## WORK INSTRUCTION
In the records below, take the stretch from the line containing "mated to Tractrix®" through the line containing "powered monitor we’ve" and arrange those lines as a numbered list, skipping any blank lines.

Saved data entries
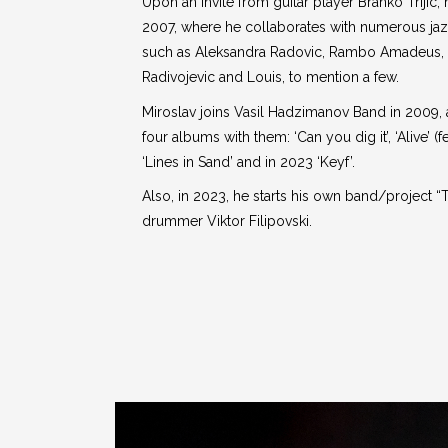
Upon an invite from guitar player Branko Trijic
2007, where he collaborates with numerous jazz
such as Aleksandra Radovic, Rambo Amadeus, 
Radivojevic and Louis, to mention a few.
Miroslav joins Vasil Hadzimanov Band in 2009,
four albums with them: ‘Can you dig it’, ‘Alive’ (
‘Lines in Sand’ and in 2023 ‘Keyf’.
Also, in 2023, he starts his own band/project “
drummer Viktor Filipovski.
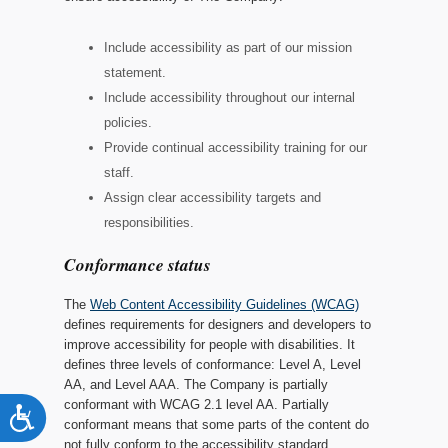
Include accessibility as part of our mission
statement.
Include accessibility throughout our internal
policies.
Provide continual accessibility training for our
staff.
Assign clear accessibility targets and
responsibilities.
Conformance status
The
Web Content Accessibility Guidelines (WCAG)
defines requirements for designers and developers to
improve accessibility for people with disabilities. It
defines three levels of conformance: Level A, Level
AA, and Level AAA.
The Company
is
partially
conformant
with
WCAG 2.1 level AA
.
Partially
Accessibility
conformant
means that
some parts of the content do
not fully conform to the accessibility standard
.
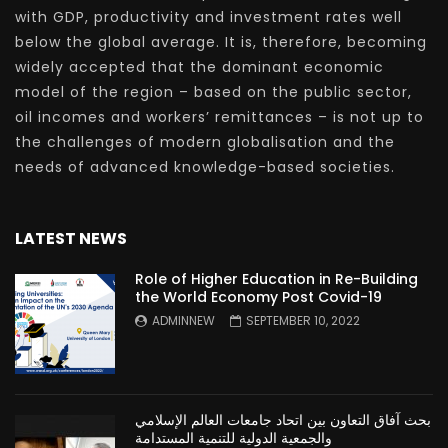
with GDP, productivity and investment rates well
below the global average. It is, therefore, becoming
widely accepted that the dominant economic
model of the region – based on the public sector,
oil incomes and workers’ remittances – is not up to
the challenges of modern globalisation and the
needs of advanced knowledge-based societies.
LATEST NEWS
Role of Higher Education in Re-Building
the World Economy Post Covid-19
ADMINNEW
SEPTEMBER 10, 2022
بحث آفاق التعاون بين اتحاد جامعات العالم الإسلامي
والجمعية الدولية للتنمية المستدامة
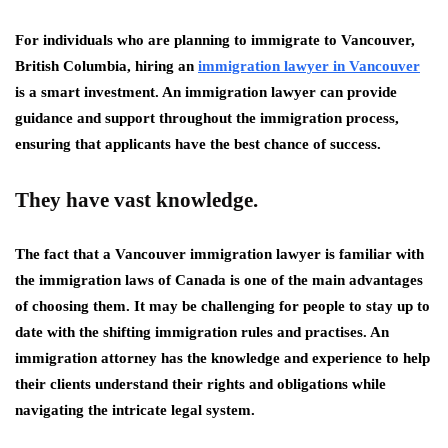
For individuals who are planning to immigrate to Vancouver,
British Columbia, hiring an
immigration lawyer in Vancouver
is a smart investment. An immigration lawyer can provide
guidance and support throughout the immigration process,
ensuring that applicants have the best chance of success.
They have vast knowledge.
The fact that a Vancouver immigration lawyer is familiar with
the immigration laws of Canada is one of the main advantages
of choosing them. It may be challenging for people to stay up to
date with the shifting immigration rules and practises. An
immigration attorney has the knowledge and experience to help
their clients understand their rights and obligations while
navigating the intricate legal system.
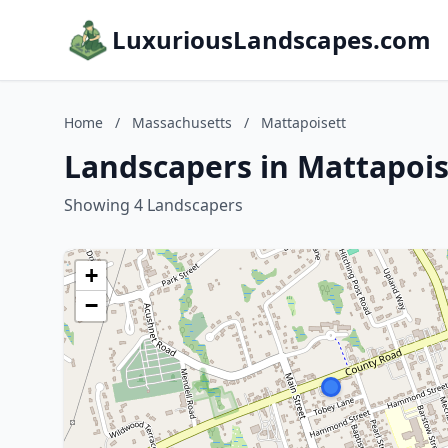
LuxuriousLandscapes.com
Home
/
Massachusetts
/
Mattapoisett
Landscapers in Mattapois
Showing 4 Landscapers
+
−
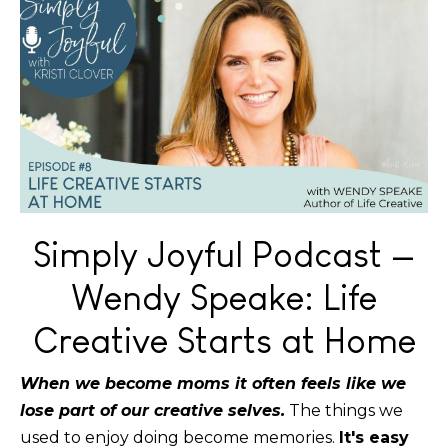
Simply Joyful Podcast —
Wendy Speake: Life
Creative Starts at Home
When we become moms it often feels like we
lose part of our creative selves.
The things we
used to enjoy doing become memories.
It's easy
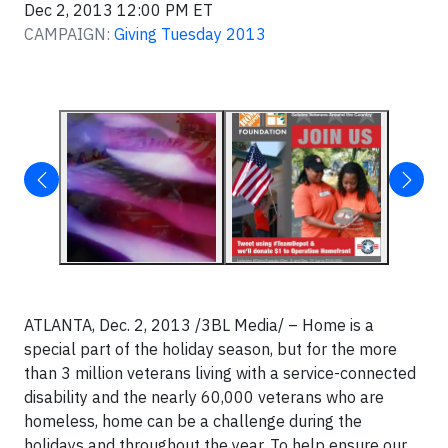
Dec 2, 2013 12:00 PM ET
CAMPAIGN:
Giving Tuesday 2013
ATLANTA, Dec. 2, 2013 /3BL Media/ – Home is a
special part of the holiday season, but for the more
than 3 million veterans living with a service-connected
disability and the nearly 60,000 veterans who are
homeless, home can be a challenge during the
holidays and throughout the year. To help ensure our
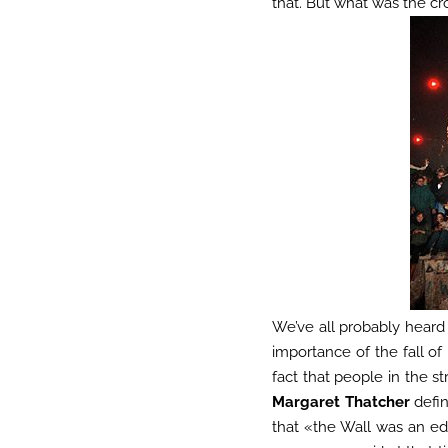
that. But what was the cr
We’ve all probably heard 
importance of the fall of
fact that people in the s
Margaret Thatcher
defin
that «the Wall was an ed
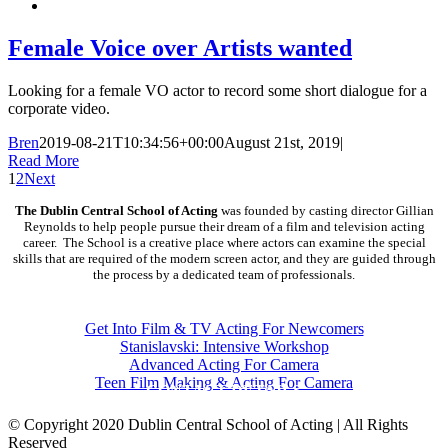
Female Voice over Artists wanted
Looking for a female VO actor to record some short dialogue for a
corporate video.
Bren
2019-08-21T10:34:56+00:00
August 21st, 2019
|
Read More
1
2
Next
The Dublin Central School of Acting
was founded by casting director Gillian
Reynolds to help people pursue their dream of a film and television acting
career. The School is a creative place where actors can examine the special
skills that are required of the modern screen actor, and they are guided through
the process by a dedicated team of professionals.
COURSES
Get Into Film & TV Acting For Newcomers
Stanislavski: Intensive Workshop
Advanced Acting For Camera
Teen Film Making & Acting For Camera
CONTACT DETAILS
© Copyright 2020 Dublin Central School of Acting | All Rights
Reserved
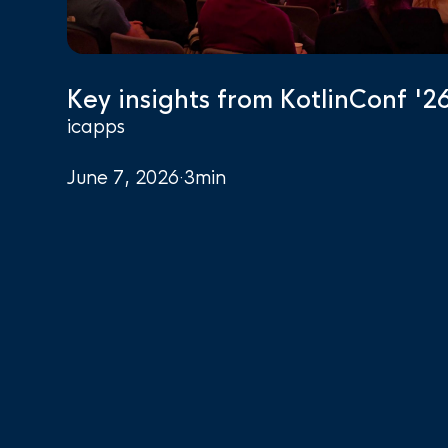
Key insights from KotlinConf '2
icapps
June 7, 2026
·
3
min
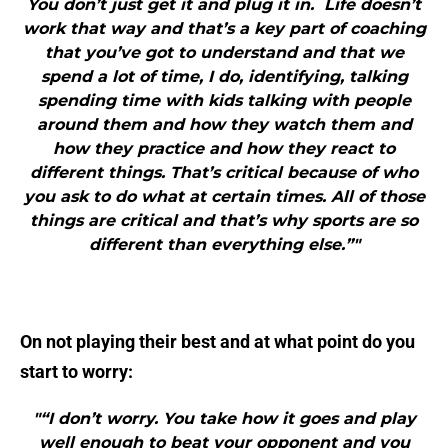
You don’t just get it and plug it in. Life doesn’t
work that way and that’s a key part of coaching
that you’ve got to understand and that we
spend a lot of time, I do, identifying, talking
spending time with kids talking with people
around them and how they watch them and
how they practice and how they react to
different things. That’s critical because of who
you ask to do what at certain times. All of those
things are critical and that’s why sports are so
different than everything else.”"
On not playing their best and at what point do you
start to worry:
"“I don’t worry. You take how it goes and play
well enough to beat your opponent and you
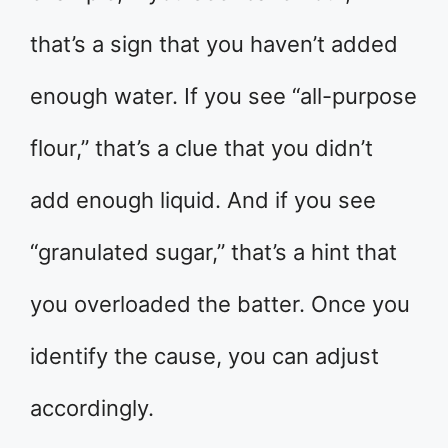
that’s a sign that you haven’t added
enough water. If you see “all-purpose
flour,” that’s a clue that you didn’t
add enough liquid. And if you see
“granulated sugar,” that’s a hint that
you overloaded the batter. Once you
identify the cause, you can adjust
accordingly.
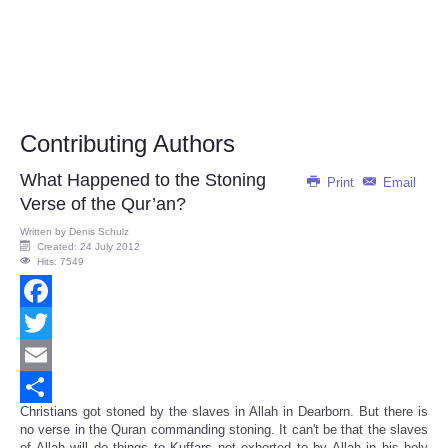
Contributing Authors
What Happened to the Stoning
Print
Email
Verse of the Qur’an?
Written by
Denis Schulz
Created: 24 July 2012
Hits: 7549
Facebook
Twitter
Email
Christians got stoned by the slaves in Allah in Dearborn. But there is
Share
no verse
in the Quran
commanding stoning. It can't be that the slaves
of Allah will do things to Kuffars not exhorted to by
Allah
in his holy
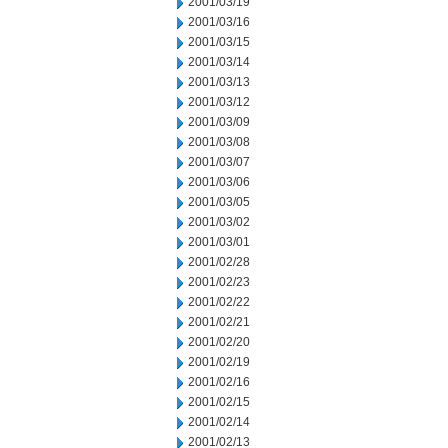
2001/03/19
2001/03/16
2001/03/15
2001/03/14
2001/03/13
2001/03/12
2001/03/09
2001/03/08
2001/03/07
2001/03/06
2001/03/05
2001/03/02
2001/03/01
2001/02/28
2001/02/23
2001/02/22
2001/02/21
2001/02/20
2001/02/19
2001/02/16
2001/02/15
2001/02/14
2001/02/13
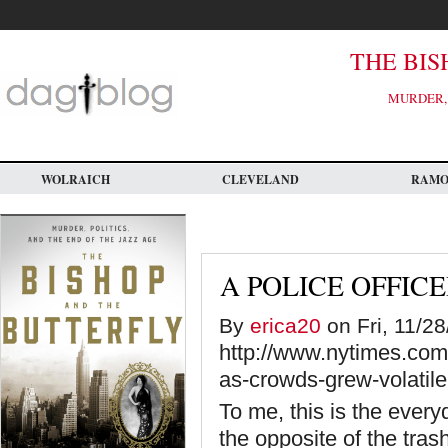
Skip
to
main
content
THE BIS
MURDER, 
WOLRAICH
CLEVELAND
RAM
A POLICE OFFICE
By
erica20
on Fri, 11/28
http://www.nytimes.com/
as-crowds-grew-volatil
To me, this is the everyd
the opposite of the tras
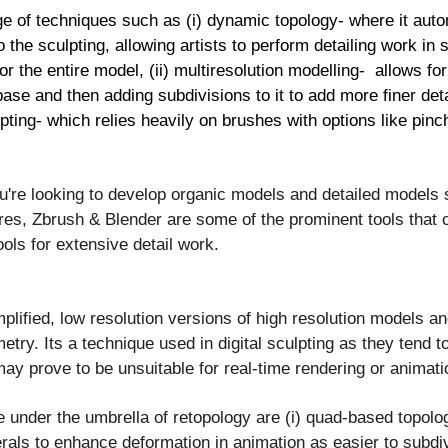
ge of techniques such as (i) dynamic topology- where it auto
the sculpting, allowing artists to perform detailing work in 
or the entire model, (ii) multiresolution modelling- allows f
 base and then adding subdivisions to it to add more finer deta
ulpting- which relies heavily on brushes with options like pinc
u're looking to develop organic models and detailed models
res, Zbrush & Blender are some of the prominent tools that o
ols for extensive detail work.
mplified, low resolution versions of high resolution models a
try. Its a technique used in digital sculpting as they tend 
ay prove to be unsuitable for real-time rendering or animati
under the umbrella of retopology are (i) quad-based topolo
erals to enhance deformation in animation as easier to subd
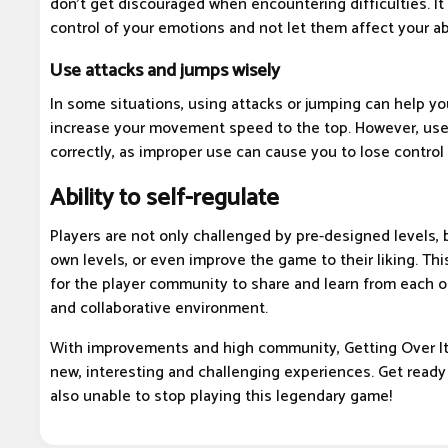
don't get discouraged when encountering difficulties. It
control of your emotions and not let them affect your abi
Use attacks and jumps wisely
In some situations, using attacks or jumping can help y
increase your movement speed to the top. However, use
correctly, as improper use can cause you to lose control 
Ability to self-regulate
Players are not only challenged by pre-designed levels, b
own levels, or even improve the game to their liking. Th
for the player community to share and learn from each ot
and collaborative environment.
With improvements and high community, Getting Over It 
new, interesting and challenging experiences. Get ready 
also unable to stop playing this legendary game!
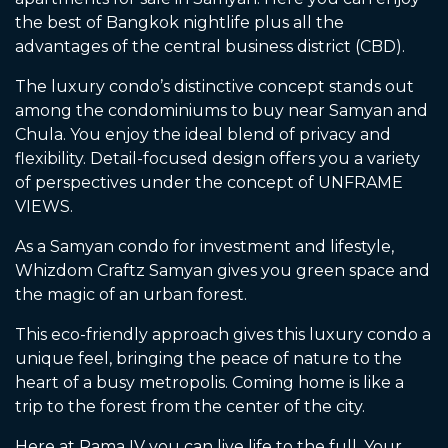
the best of Bangkok nightlife plus all the
advantages of the central business district (CBD).
The luxury condo’s distinctive concept stands out
among the condominiums to buy near Samyan and
Chula. You enjoy the ideal blend of privacy and
flexibility. Detail-focused design offers you a variety
of perspectives under the concept of UNFRAME
VIEWS.
As a Samyan condo for investment and lifestyle,
Whizdom Craftz Samyan gives you green space and
the magic of an urban forest.
This eco-friendly approach gives this luxury condo a
unique feel, bringing the peace of nature to the
heart of a busy metropolis. Coming home is like a
trip to the forest from the center of the city.
Here at Rama IV you can live life to the full. Your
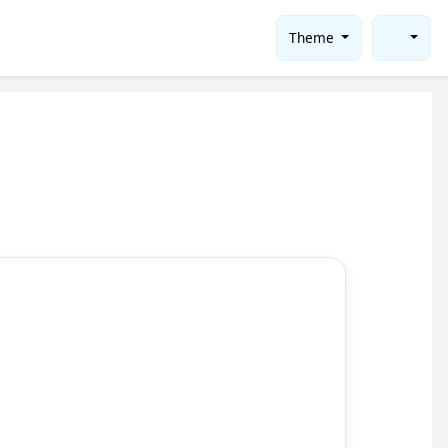
Theme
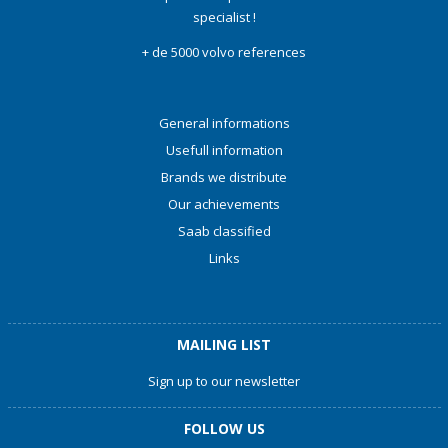
specialist !
+ de 5000 volvo references
General informations
Usefull information
Brands we distribute
Our achievements
Saab classified
Links
MAILING LIST
Sign up to our newsletter
FOLLOW US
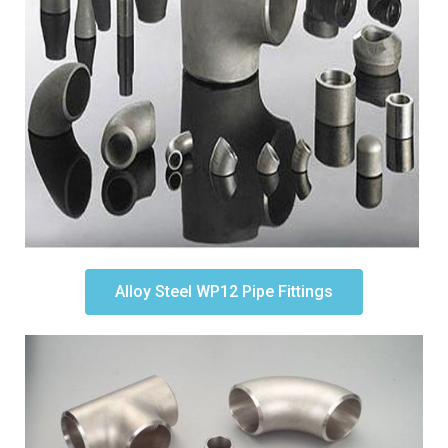
Alloy Steel WP12 Pipe Fittings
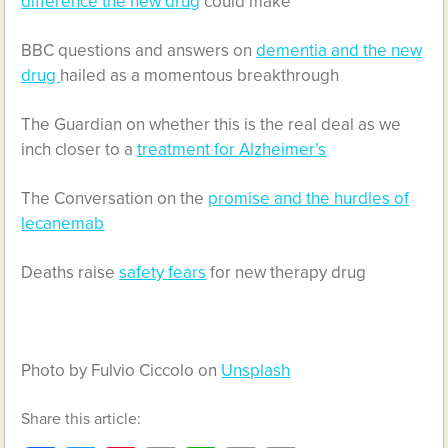
difference the new drug
could make
BBC questions and answers on
dementia and the new
drug
hailed as a momentous breakthrough
The Guardian on whether this is the real deal as we
inch closer to a
treatment for Alzheimer’s
The Conversation on the
promise and the hurdles of
lecanemab
Deaths raise
safety fears
for new therapy drug
Photo by Fulvio Ciccolo on
Unsplash
Share this article:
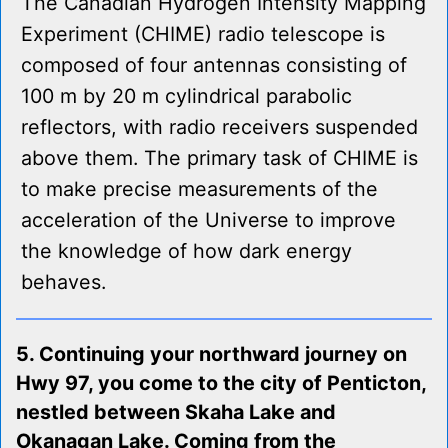
The Canadian Hydrogen Intensity Mapping
Experiment (CHIME) radio telescope is
composed of four antennas consisting of
100 m by 20 m cylindrical parabolic
reflectors, with radio receivers suspended
above them. The primary task of CHIME is
to make precise measurements of the
acceleration of the Universe to improve
the knowledge of how dark energy
behaves.
5. Continuing your northward journey on
Hwy 97, you come to the city of Penticton,
nestled between Skaha Lake and
Okanagan Lake. Coming from the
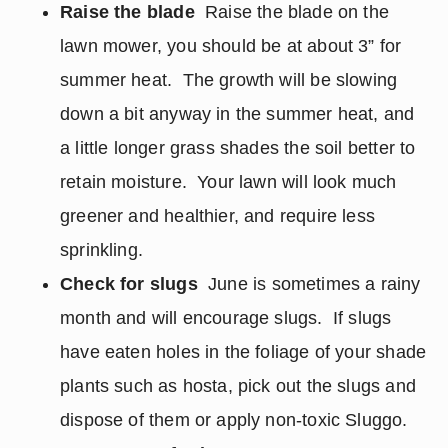
Raise the blade
Raise the blade on the
lawn mower, you should be at about 3” for
summer heat. The growth will be slowing
down a bit anyway in the summer heat, and
a little longer grass shades the soil better to
retain moisture. Your lawn will look much
greener and healthier, and require less
sprinkling.
Check for slugs
June is sometimes a rainy
month and will encourage slugs. If slugs
have eaten holes in the foliage of your shade
plants such as hosta, pick out the slugs and
dispose of them or apply non-toxic Sluggo.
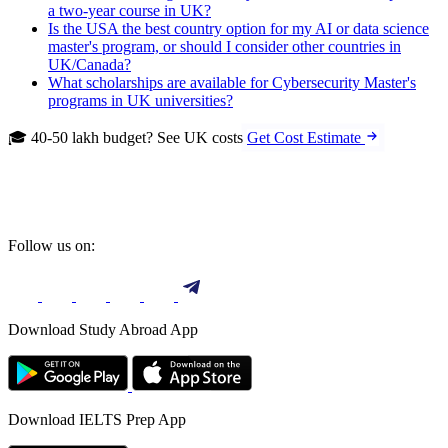
a two-year course in UK?
Is the USA the best country option for my AI or data science
master's program, or should I consider other countries in
UK/Canada?
What scholarships are available for Cybersecurity Master's
programs in UK universities?
🎓 40-50 lakh budget? See UK costs
Get Cost Estimate
Follow us on:
Download Study Abroad App
Download IELTS Prep App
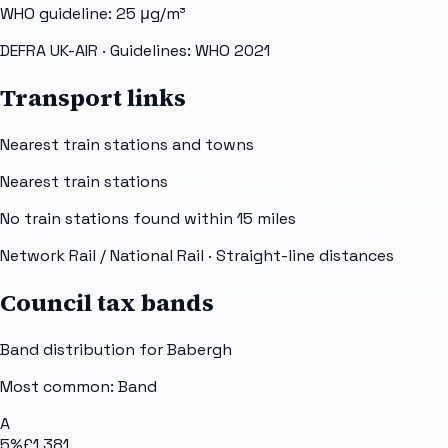
WHO guideline:
25
μg/m³
DEFRA UK-AIR
· Guidelines: WHO 2021
Transport links
Nearest train stations and towns
Nearest train stations
No train stations found within
15
miles
Network Rail / National Rail
· Straight-line distances
Council tax bands
Band distribution for
Babergh
Most common: Band
A
5
%
£1,381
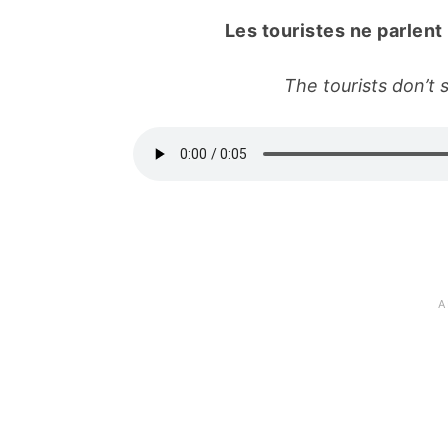
Les touristes ne parlent
The tourists don’t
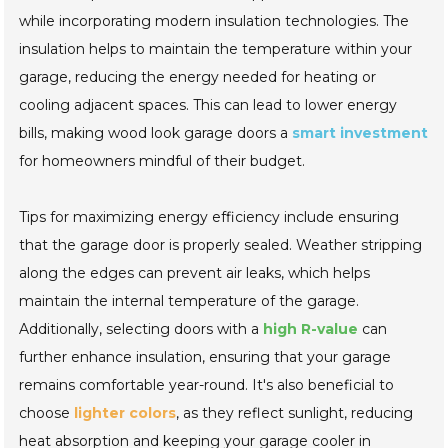
while incorporating modern insulation technologies. The
insulation helps to maintain the temperature within your
garage, reducing the energy needed for heating or
cooling adjacent spaces. This can lead to lower energy
bills, making wood look garage doors a
smart investment
for homeowners mindful of their budget.
Tips for maximizing energy efficiency include ensuring
that the garage door is properly sealed. Weather stripping
along the edges can prevent air leaks, which helps
maintain the internal temperature of the garage.
Additionally, selecting doors with a
high R-value
can
further enhance insulation, ensuring that your garage
remains comfortable year-round. It's also beneficial to
choose
lighter colors
, as they reflect sunlight, reducing
heat absorption and keeping your garage cooler in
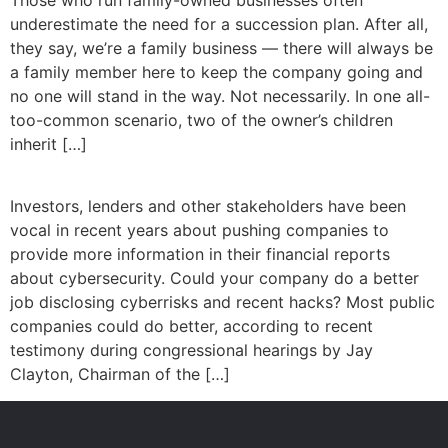
underestimate the need for a succession plan. After all,
they say, we’re a family business — there will always be
a family member here to keep the company going and
no one will stand in the way. Not necessarily. In one all-
too-common scenario, two of the owner’s children
inherit […]
Investors, lenders and other stakeholders have been
vocal in recent years about pushing companies to
provide more information in their financial reports
about cybersecurity. Could your company do a better
job disclosing cyberrisks and recent hacks? Most public
companies could do better, according to recent
testimony during congressional hearings by Jay
Clayton, Chairman of the […]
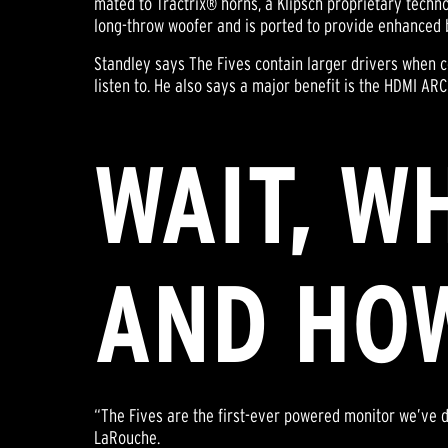
mated to Tractrix® horns, a Klipsch proprietary techno
long-throw woofer and is ported to provide enhanced 
Standley says The Fives contain larger drivers when
listen to. He also says a major benefit is the HDMI ARC
WAIT, W
AND HOW
“The Fives are the first-ever powered monitor we’ve 
LaRouche.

## ANSWER SPACE
1. mated to Tractrix® horns, a Klipsch proprietary techno
2. long-throw woofer and is ported to provide enhanced 
3. Standley says The Fives contain larger drivers when
4. listen to. He also says a major benefit is the HDMI ARC
5. WAIT, W
6. AND HOW
7. “The Fives are the first-ever powered monitor we’ve 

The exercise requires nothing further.